Fourth District Democratic Congressman Don McEachin was made an honorary member of the Tuskegee Airmen over the weekend. They were the first all-black squadron of fighter pilots who distinguished themselves in combat in World War II and made the case for integrating America’s military.
"Shortly after the war, Truman integrated the armed services and it was in large part because of folks like the Tuskegee Airmen," said McEachin.

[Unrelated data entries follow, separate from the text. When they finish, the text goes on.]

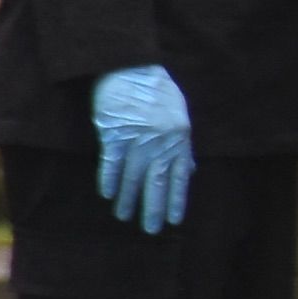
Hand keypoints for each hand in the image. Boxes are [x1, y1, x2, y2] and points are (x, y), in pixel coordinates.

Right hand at [91, 63, 194, 234]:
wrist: (132, 68)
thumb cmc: (158, 91)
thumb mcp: (180, 116)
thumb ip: (184, 146)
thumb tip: (190, 171)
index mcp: (179, 139)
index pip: (179, 178)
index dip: (176, 200)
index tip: (174, 221)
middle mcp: (160, 143)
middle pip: (156, 183)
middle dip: (153, 209)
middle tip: (151, 230)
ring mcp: (136, 139)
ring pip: (132, 177)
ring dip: (128, 199)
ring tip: (124, 217)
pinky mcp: (113, 134)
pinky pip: (111, 162)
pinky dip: (108, 179)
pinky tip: (107, 195)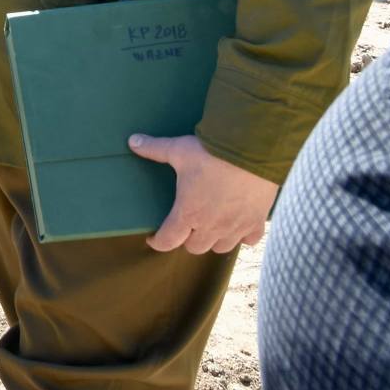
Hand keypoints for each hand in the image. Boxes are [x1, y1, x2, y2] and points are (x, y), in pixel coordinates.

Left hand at [129, 133, 278, 253]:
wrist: (252, 151)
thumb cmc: (211, 153)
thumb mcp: (179, 149)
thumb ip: (154, 149)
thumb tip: (133, 141)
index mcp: (188, 213)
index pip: (168, 240)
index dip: (158, 242)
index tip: (153, 238)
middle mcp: (211, 226)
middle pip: (195, 247)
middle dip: (186, 239)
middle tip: (184, 226)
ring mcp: (236, 227)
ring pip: (221, 247)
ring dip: (213, 240)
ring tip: (209, 227)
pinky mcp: (257, 222)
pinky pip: (249, 240)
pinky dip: (243, 237)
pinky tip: (238, 225)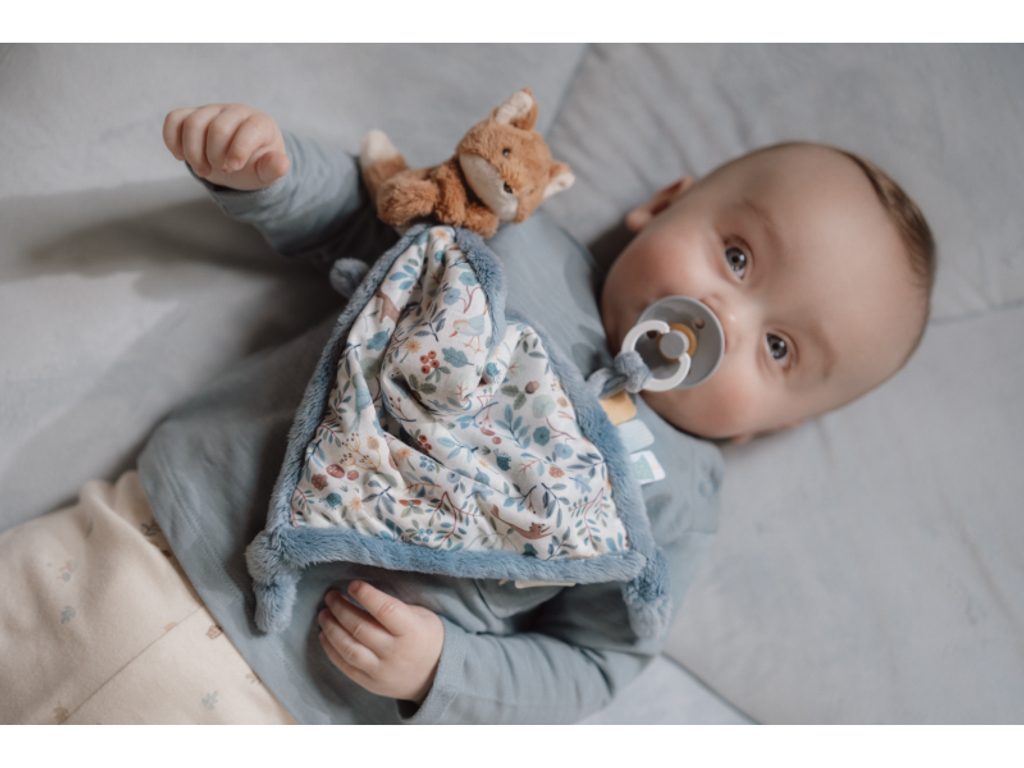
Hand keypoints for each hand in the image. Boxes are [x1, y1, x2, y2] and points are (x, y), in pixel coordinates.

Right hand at [162, 103, 289, 190]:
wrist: (240, 162)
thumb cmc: (255, 165)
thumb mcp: (267, 172)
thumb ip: (274, 168)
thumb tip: (281, 164)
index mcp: (260, 123)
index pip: (248, 130)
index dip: (238, 151)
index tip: (233, 168)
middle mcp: (236, 111)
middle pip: (217, 128)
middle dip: (215, 155)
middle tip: (220, 171)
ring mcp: (212, 110)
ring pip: (193, 123)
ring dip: (193, 153)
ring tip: (203, 170)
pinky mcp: (191, 114)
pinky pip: (174, 119)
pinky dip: (172, 140)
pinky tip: (181, 157)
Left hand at [318, 580, 444, 704]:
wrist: (434, 676)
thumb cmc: (426, 637)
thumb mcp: (422, 616)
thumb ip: (396, 606)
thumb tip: (363, 592)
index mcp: (412, 631)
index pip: (385, 610)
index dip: (366, 595)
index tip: (352, 584)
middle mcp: (395, 652)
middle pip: (360, 628)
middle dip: (340, 609)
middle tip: (330, 596)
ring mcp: (381, 670)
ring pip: (349, 648)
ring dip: (331, 629)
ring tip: (323, 614)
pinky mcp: (370, 683)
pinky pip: (345, 666)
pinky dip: (331, 650)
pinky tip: (324, 635)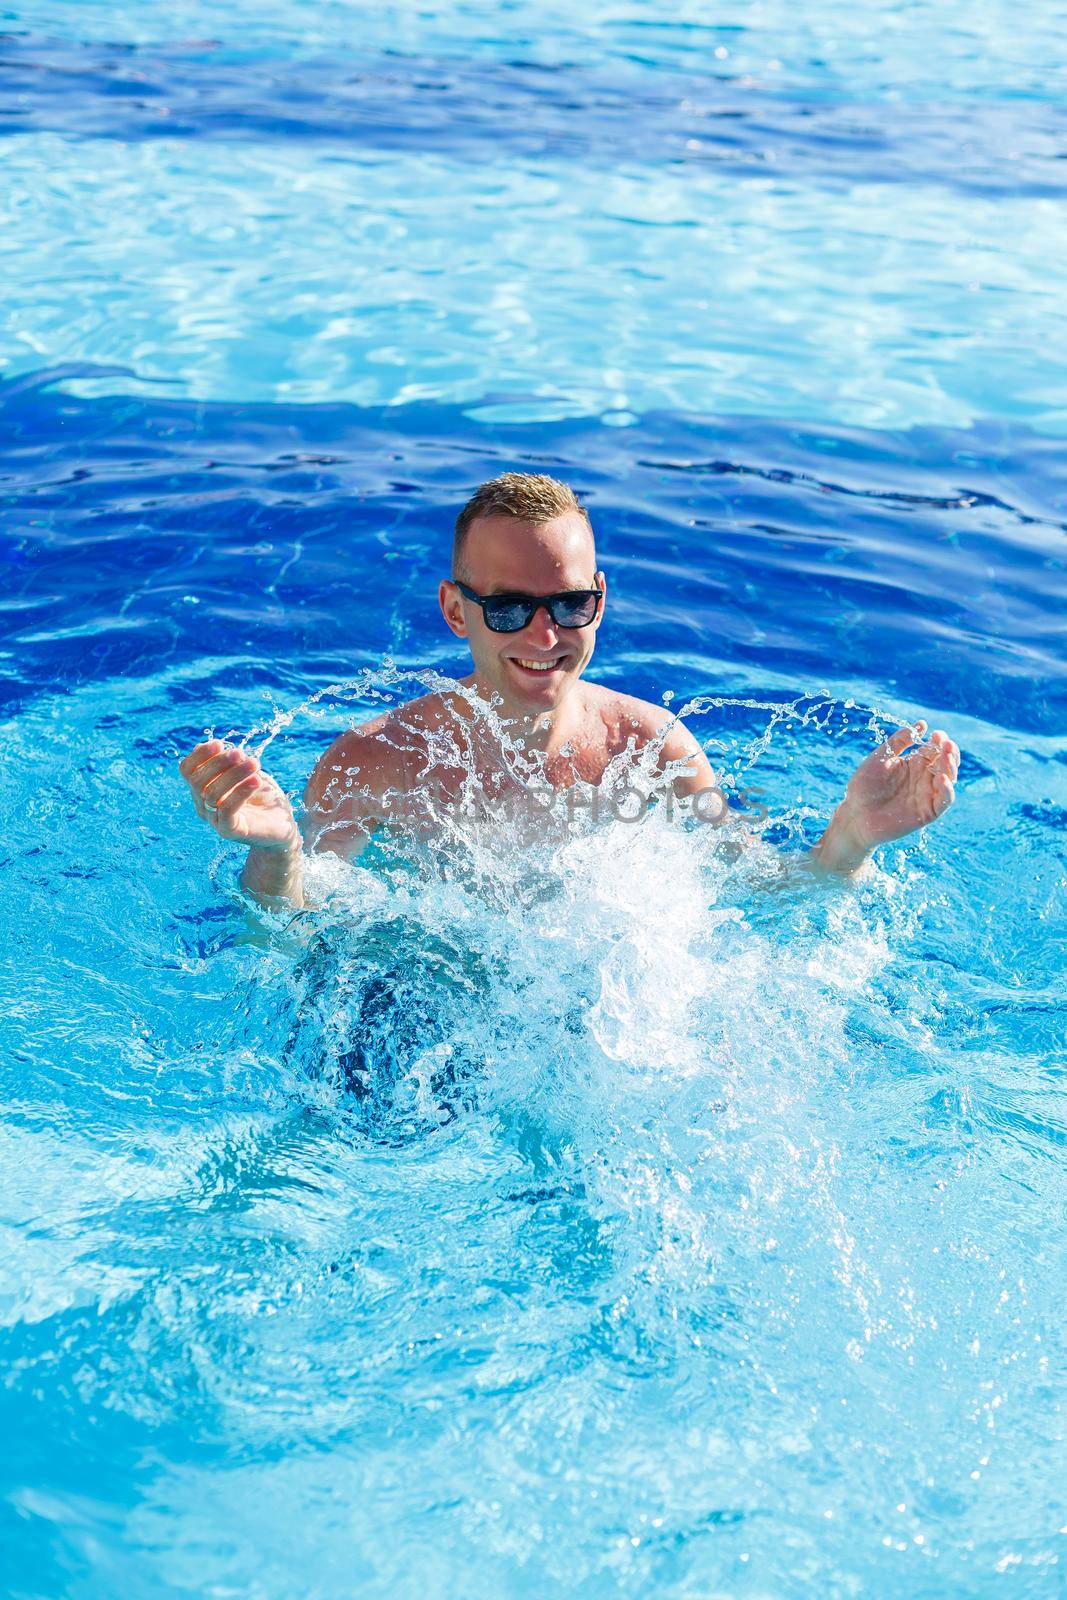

The Petersburg Chapter of the Tuskegee Airmen is named after Lt. Colonel Howard Baugh, a Petersburg native who enlisted in the US Army Air Corps in 1942 as an aviation cadet. The military was still segregated and many white leaders held racist views that Black soldiers couldn’t be trained to fly. But Baugh’s son Richard said his father and hundreds of others proved them wrong.
“As a result of the success of the Tuskegee Airmen, Harry Truman went ahead and desegregated everything, which was the beginning of the modern civil rights movement in this country,” Richard Haugh said.
McEachin said he stands on the shoulders of the Tuskegee airmen who "flew so I could run for office, so I could have a nice life, so I could raise my children in a safe America."
The Chapter’s mission is to keep alive the memory of the Tuskegee Airman and to educate and inspire the next generation.